Six in Seven Feels Insecure; UNDP

People’s sense of safety and security is at a low in almost every country, including the richest countries, with six in seven across the globe plagued by feelings of insecurity, according to new data and analysis by the UN Development Programme (UNDP).

Pointing out that global development progress does not lead to a greater sense of security, the report, New Threats to Human Security in the Anthropocene, stated that those benefiting from some of the highest levels of good health, wealth, and education outcomes are reporting even greater anxiety than ten years ago. The UNDP in the report also called for greater solidarity across borders to tackle the disconnect between development and perceived security.


In the forward, UN Secretary-General António Guterres stated humankind is making the world an increasingly insecure and precarious place. “The report links these new threats with the disconnect between people and planet, arguing that they-like the Anthropocene itself–are deeply entwined with increasing planetary pressure.”

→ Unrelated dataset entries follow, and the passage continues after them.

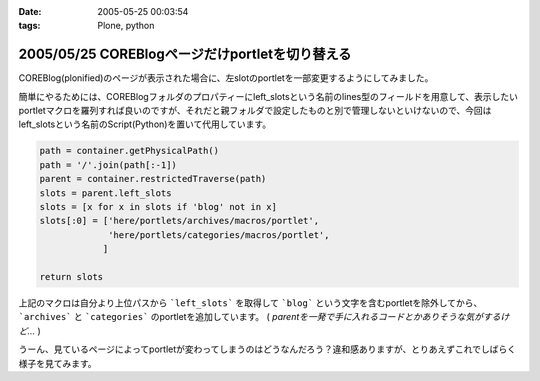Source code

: :date: 2005-05-25 00:03:54
:tags: Plone, python

================================================
2005/05/25 COREBlogページだけportletを切り替える
================================================

COREBlog(plonified)のページが表示された場合に、左slotのportletを一部変更するようにしてみました。

簡単にやるためには、COREBlogフォルダのプロパティーにleft_slotsという名前のlines型のフィールドを用意して、表示したいportletマクロを羅列すれば良いのですが、それだと親フォルダで設定したものと別で管理しないといけないので、今回はleft_slotsという名前のScript(Python)を置いて代用しています。

.. code-block:: python

  path = container.getPhysicalPath()
  path = '/'.join(path[:-1])
  parent = container.restrictedTraverse(path)
  slots = parent.left_slots
  slots = [x for x in slots if 'blog' not in x]
  slots[:0] = ['here/portlets/archives/macros/portlet',
               'here/portlets/categories/macros/portlet',
              ]
  
  return slots

上記のマクロは自分より上位パスから ```left_slots``` を取得して ```blog``` という文字を含むportletを除外してから、 ```archives``` と ```categories``` のportletを追加しています。 ( *parentを一発で手に入れるコードとかありそうな気がするけど...* )

うーん、見ているページによってportletが変わってしまうのはどうなんだろう？違和感ありますが、とりあえずこれでしばらく様子を見てみます。



.. :extend type: text/plain
.. :extend:

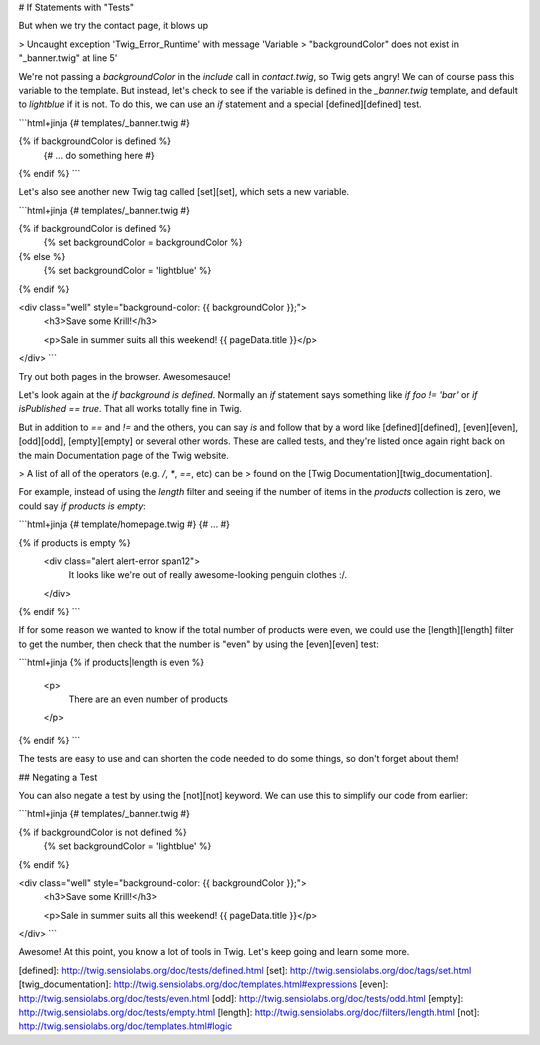 # If Statements with "Tests"

But when we try the contact page, it blows up

> Uncaught exception 'Twig_Error_Runtime' with message 'Variable
> "backgroundColor" does not exist in "_banner.twig" at line 5'

We're not passing a `backgroundColor` in the `include` call in `contact.twig`,
so Twig gets angry! We can of course pass this variable to the template.
But instead, let's check to see if the variable is defined in the `_banner.twig`
template, and default to `lightblue` if it is not. To do this, we can use
an `if` statement and a special [defined][defined] test.

```html+jinja
{# templates/_banner.twig #}

{% if backgroundColor is defined %}
    {# ... do something here #}
{% endif %}
```

Let's also see another new Twig tag called [set][set], which sets a new variable.

```html+jinja
{# templates/_banner.twig #}

{% if backgroundColor is defined %}
    {% set backgroundColor = backgroundColor %}
{% else %}
    {% set backgroundColor = 'lightblue' %}
{% endif %}

<div class="well" style="background-color: {{ backgroundColor }};">
    <h3>Save some Krill!</h3>

    <p>Sale in summer suits all this weekend! {{ pageData.title }}</p>
</div>
```

Try out both pages in the browser. Awesomesauce!

Let's look again at the `if background is defined`. Normally an `if`
statement says something like `if foo != 'bar'` or `if isPublished == true`.
That all works totally fine in Twig.

But in addition to `==` and `!=` and the others, you can say `is` and follow that
by a word like [defined][defined], [even][even], [odd][odd], [empty][empty] or several
other words. These are called tests, and they're listed once again right
back on the main Documentation page of the Twig website.

> A list of all of the operators (e.g. `/`, `*`, `==`, etc) can be
> found on the [Twig Documentation][twig_documentation].

For example, instead of using the `length` filter and seeing if the number
of items in the `products` collection is zero, we could say `if products is empty`:

```html+jinja
{# template/homepage.twig #}
{# ... #}

{% if products is empty %}
    <div class="alert alert-error span12">
        It looks like we're out of really awesome-looking penguin clothes :/.
    </div>
{% endif %}
```

If for some reason we wanted to know if the total number of products were even,
we could use the [length][length] filter to get the number, then check that the
number is "even" by using the [even][even] test:

```html+jinja
{% if products|length is even %}
    <p>
        There are an even number of products
    </p>
{% endif %}
```

The tests are easy to use and can shorten the code needed to do some things,
so don't forget about them!

## Negating a Test

You can also negate a test by using the [not][not] keyword. We can use this to
simplify our code from earlier:

```html+jinja
{# templates/_banner.twig #}

{% if backgroundColor is not defined %}
    {% set backgroundColor = 'lightblue' %}
{% endif %}

<div class="well" style="background-color: {{ backgroundColor }};">
    <h3>Save some Krill!</h3>

    <p>Sale in summer suits all this weekend! {{ pageData.title }}</p>
</div>
```

Awesome! At this point, you know a lot of tools in Twig. Let's keep
going and learn some more.

[defined]: http://twig.sensiolabs.org/doc/tests/defined.html
[set]: http://twig.sensiolabs.org/doc/tags/set.html
[twig_documentation]: http://twig.sensiolabs.org/doc/templates.html#expressions
[even]: http://twig.sensiolabs.org/doc/tests/even.html
[odd]: http://twig.sensiolabs.org/doc/tests/odd.html
[empty]: http://twig.sensiolabs.org/doc/tests/empty.html
[length]: http://twig.sensiolabs.org/doc/filters/length.html
[not]: http://twig.sensiolabs.org/doc/templates.html#logic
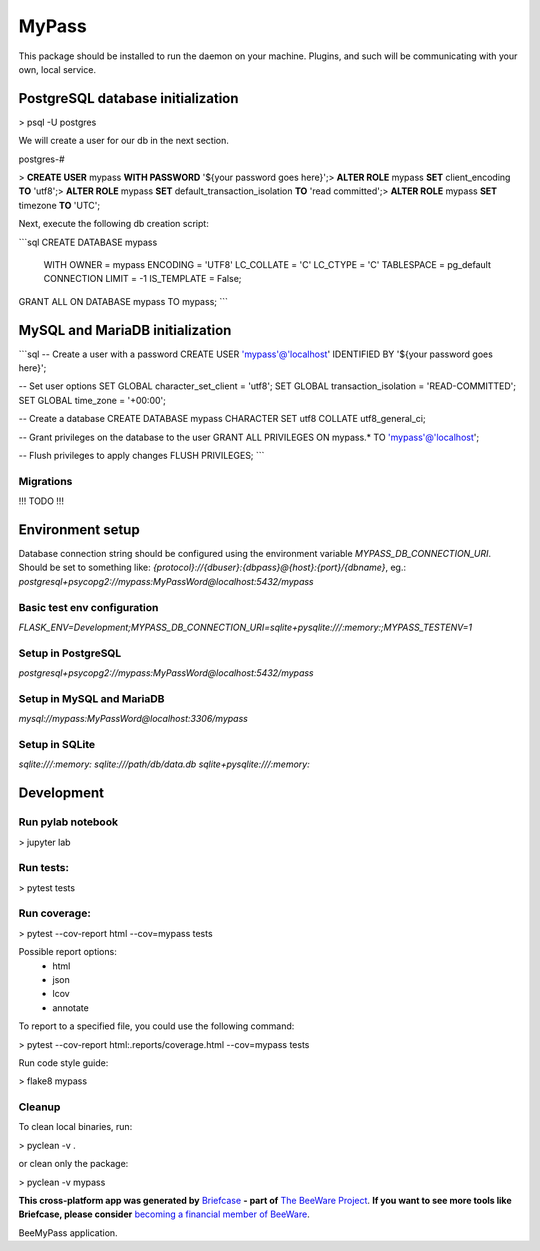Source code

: MyPass
======

This package should be installed to run the daemon on your machine.
Plugins, and such will be communicating with your own, local service.

PostgreSQL database initialization
----------------------------------

> psql -U postgres

We will create a user for our db in the next section.

postgres-#

> **CREATE USER** mypass **WITH PASSWORD** '${your password goes here}';\
> **ALTER ROLE** mypass **SET** client_encoding **TO** 'utf8';\
> **ALTER ROLE** mypass **SET** default_transaction_isolation **TO** 'read committed';\
> **ALTER ROLE** mypass **SET** timezone **TO** 'UTC';\


Next, execute the following db creation script:

```sql
CREATE DATABASE mypass
    WITH
    OWNER = mypass
    ENCODING = 'UTF8'
    LC_COLLATE = 'C'
    LC_CTYPE = 'C'
    TABLESPACE = pg_default
    CONNECTION LIMIT = -1
    IS_TEMPLATE = False;

GRANT ALL ON DATABASE mypass TO mypass;
```

MySQL and MariaDB initialization
--------------------------------

```sql
-- Create a user with a password
CREATE USER 'mypass'@'localhost' IDENTIFIED BY '${your password goes here}';

-- Set user options
SET GLOBAL character_set_client = 'utf8';
SET GLOBAL transaction_isolation = 'READ-COMMITTED';
SET GLOBAL time_zone = '+00:00';

-- Create a database
CREATE DATABASE mypass CHARACTER SET utf8 COLLATE utf8_general_ci;

-- Grant privileges on the database to the user
GRANT ALL PRIVILEGES ON mypass.* TO 'mypass'@'localhost';

-- Flush privileges to apply changes
FLUSH PRIVILEGES;
```

Migrations
^^^^^^^^^^

!!! TODO !!!

Environment setup
-----------------

Database connection string should be configured using the environment variable `MYPASS_DB_CONNECTION_URI`.
Should be set to something like: `{protocol}://{dbuser}:{dbpass}@{host}:{port}/{dbname}`, eg.:
`postgresql+psycopg2://mypass:MyPassWord@localhost:5432/mypass`

Basic test env configuration
^^^^^^^^^^^^^^^^^^^^^^^^^^^^

`FLASK_ENV=Development;MYPASS_DB_CONNECTION_URI=sqlite+pysqlite:///:memory:;MYPASS_TESTENV=1`

Setup in PostgreSQL
^^^^^^^^^^^^^^^^^^^

`postgresql+psycopg2://mypass:MyPassWord@localhost:5432/mypass`

Setup in MySQL and MariaDB
^^^^^^^^^^^^^^^^^^^^^^^^^^

`mysql://mypass:MyPassWord@localhost:3306/mypass`

Setup in SQLite
^^^^^^^^^^^^^^^

`sqlite:///:memory:`
`sqlite:///path/db/data.db`
`sqlite+pysqlite:///:memory:`

Development
-----------

Run pylab notebook
^^^^^^^^^^^^^^^^^^

> jupyter lab

Run tests:
^^^^^^^^^^

> pytest tests

Run coverage:
^^^^^^^^^^^^^

> pytest --cov-report html --cov=mypass tests

Possible report options:
 - html
 - json
 - lcov
 - annotate

To report to a specified file, you could use the following command:

> pytest --cov-report html:.reports/coverage.html --cov=mypass tests

Run code style guide:

> flake8 mypass

Cleanup
^^^^^^^

To clean local binaries, run:

> pyclean -v .

or clean only the package:

> pyclean -v mypass

**This cross-platform app was generated by** `Briefcase`_ **- part of**
`The BeeWare Project`_. **If you want to see more tools like Briefcase, please
consider** `becoming a financial member of BeeWare`_.

BeeMyPass application.

.. _`Briefcase`: https://briefcase.readthedocs.io/
.. _`The BeeWare Project`: https://beeware.org/
.. _`becoming a financial member of BeeWare`: https://beeware.org/contributing/membership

UNDP Administrator, Achim Steiner opined; “Despite global wealth being higher than ever before, a majority of people are feeling apprehensive about the future and these feelings have likely exacerbated by the pandemic.”

“In our quest for unbridled economic growth, we continue destroy our natural world while inequalities are widening within and between countries. It is time to recognise the signs of societies that are under immense stress and redefine what progress actually means,” said Steiner.


The report notes that it is time to act now as new findings also show that global life expectancy at birth is falling for a second year because of COVID-19, and overall human development measures are also moving downward. “Furthermore, climate change is likely to become a leading cause of death around the world. Even with moderate mitigation of emissions, some 40 million people might die because of changes in temperatures before the end of the century,” the UNDP said


UNDP also advocates a new approach to development that it hopes will help people to live free from want, fear, anxiety, and indignity. “We need a fit-for-purpose development model that is built around the protection and restoration our of planet with new sustainable opportunities for all,” said Steiner

UNDP first introduced the concept of human security in its landmark Human Development Report, issued in 1994. The study signalled a radical departure from the idea that people’s security should be assessed by looking only at territorial security, and instead should take into account their basic needs, dignity and safety, to live secure lives.


The authors argue that addressing these threats will require policy makers to consider protection, empowerment, and solidarity alongside one another so that human security, planetary considerations and human development, all work together and not despite each other. Asako Okai, UN Assistant Secretary-General and Director of the UNDP Crisis Bureau, said the report highlights the need to build a greater sense of global solidarity based on the idea of common security.

“Common security recognises that a community can only be secure if adjacent communities are too,” she explained. “This is something we see all too clearly with the current pandemic: nations are largely powerless to prevent new mutations of this coronavirus from crossing borders.”

The report further points to the strong association between declining levels of trust and feelings of insecurity. People with higher levels of perceived human insecurity are three times less likely to find others trustworthy.

  • The more highly developed countries tend to capitalize more on the benefits from planetary pressures and suffer less of their consequences, highlighting how climate change is pushing inequalities further apart.
  • About 1.2 billion people live in conflict-affected areas, with almost half of them (560 million) in countries not usually considered to be fragile, indicating that the traditional ideas about which countries are most vulnerable to conflict need to be revisited.
  • In 2021, despite the highest global GDP in history, and despite COVID-19 vaccines becoming more readily available in some countries, global life expectancy declined for the second year in a row.
  • Large and widening gaps in healthcare systems between countries. According to the report’s new Healthcare Universalism Index, between 1995 and 2017, the inequality in healthcare performance between countries with low and very high human development worsened.